Talmadge’s sense of humor shone through even in his internal AP memos on the Pyongyang bureau’s operations. A picture of a chain-smoking 19-year-old chimpanzee mentions dryly that the ape smokes about a pack a day: The Pyongyang zoo officials “insist, however, that she doesn’t inhale.”
Wong Maye-E, who worked alongside Talmadge during the five years she spent as chief photographer for North Korea, remembers sitting in their hotel in Pyongyang during a power outage one night, decompressing after a tough day’s reporting, the room’s windows thrown open and Steely Dan playing on Talmadge’s phone as they watched the blinking lights from the flashlights of people going up and down the stairwells of nearby apartment buildings.
“He was very patient in a place that really tests your patience,” Wong said.
His love of bowling, Wong said, also came in handy in the North, where he liked to amaze residents by showing off how his intense bowling habit had made his right arm much more muscular than his left.
Talmadge continually pushed to expand the AP’s presence in the North, negotiating with the government for more and longer reporting trips and better access. He prided himself on keeping his stories free of the clichés about North Korea so prevalent in outside media.

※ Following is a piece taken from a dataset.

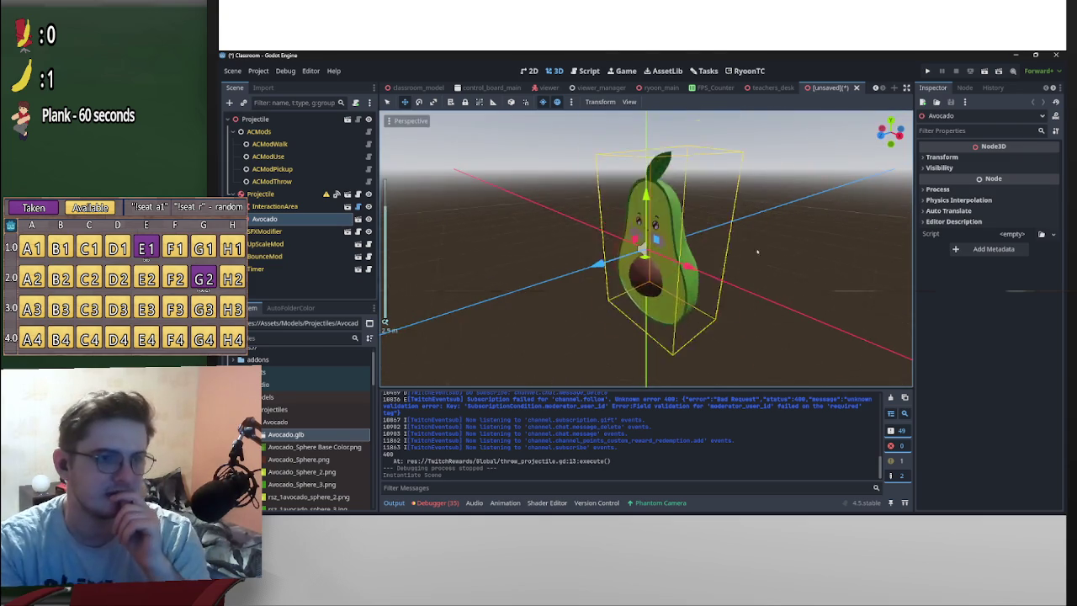
{"action": "left_click_drag", "start_coordinate": [735, 250], "coordinate": [655, 292]}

“I think there is a tendency abroad to caricature North Korea in ways that aren’t constructive, and to resort to dismissiveness or mockery much too easily,” Talmadge told The Washington Post in 2015. “During my time there, I have been surprised, and reassured in a way, to see how average North Koreans care about the same things everybody else does — their family, their finances, their health, their friends, how to get by.”
And, he said, his immersion in the North made him appreciate even more his life outside the country.
“Every time I come back home, I wake up the first morning thinking, ‘I can go anywhere I want today,’” he told the Post. “I could go to the beach, I could go see a movie, I could get on a plane and go to Florida if I wanted. Even if, in the end, I just stay home and eat potato chips on the couch, it’s a very liberating feeling. I don’t take it for granted anymore.”